Follow ups: [0:10-0:30]

  • GPU-enabled tests (Michael, Andrew, Sean)

    • Michael: Put in a ticket with lf-releng to set up AWS-based GPU enabled build agent, will start running GPU test runs once that is done.

    • Sean committed to helping with AWS resources

    • Andrew said LF releng working on dynamic provisioning for build resources

    • Michael: initially target a single Linux build to run GPU tests. There is interest on exploring on Mac and Windows, for instance OCIO has DirectX renderer, and when OpenGL fully goes away on macOS will need a Metal renderer.

    • Doug: differences in OpenGL implementations between platforms will only show up when you run tests on multiple platforms.

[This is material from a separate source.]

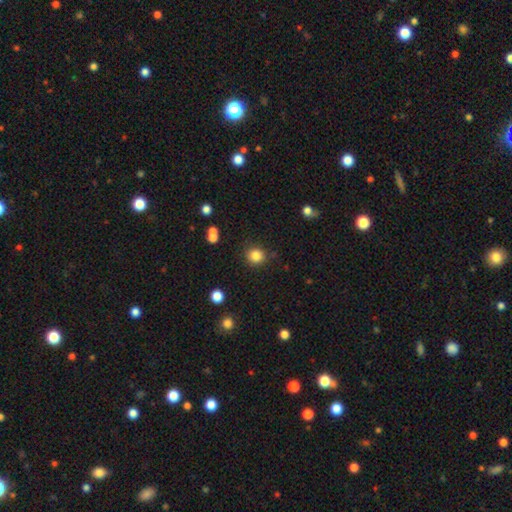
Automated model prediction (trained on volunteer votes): This is clearly a smooth galaxy (84%). How rounded: clearly round (89%). Merging: clearly none (85%).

    • MacStadium: would we need to provision a bare metal instance? Wave: could help with that. Would need some kind of test matrix on Windows / Linux to see what would be required on the Apple side. Michael: can provide current OCIO platform matrix.

    • Azure, AWS and GCP offer Windows GPU-enabled instances, but of course they are not free.

    • Don’t think that WIndows containers support GPU acceleration

  • ASWF Docker images (Aloys)

    • Azure Pipelines performance & caching

    • Windows containers are very slow! https://github.com/jfpanisset/windows-container-test

      • Dave: could put us in touch with Azure DevOps team to discuss performance
    • macOS Docker doesn’t support macOS containers as far as we know

    • Aloys: working on Qt build for a few weeks within Docker image, found that builds were running over 6h limit of free Azure Pipelines account. So restructuring to split building the packages from building the images. So one step to build boost, Python, Qt, create Azure artefacts, then another build that uses the artefacts to create a Docker container. So don’t have to “rebuild the world” when adding to the Docker images.

      • https://github.com/aloysbaillet/aswf-docker/tree/split-packages-from-image-builds
    • Limitations on what Azure Pipelines package management supports for public pipelines / repos.

    • Could build Qt locally and push to Azure packagement management for instance.

    • Still working on this

    • Working on using Azure caching to save build time

    • Should be no visible changes to the actual Docker images, but will improve and optimize the build process.

    • Should be able to advertise the work within a week to the TAC mailing list.

    • Daniel: Qt is probably the most complicated dependency, and is typically an optional dependency. Will be a good accomplishment to get that resolved.

    • Daniel: goal is to make something that is stable and relatively easy to maintain. May need to resource additional build resources (more CPU cores / RAM for instance for builders). Would get build / test results faster. (OpenVDB already asked for that). Dan: yes faster builds are useful, for now relying on multiple builds in parallel.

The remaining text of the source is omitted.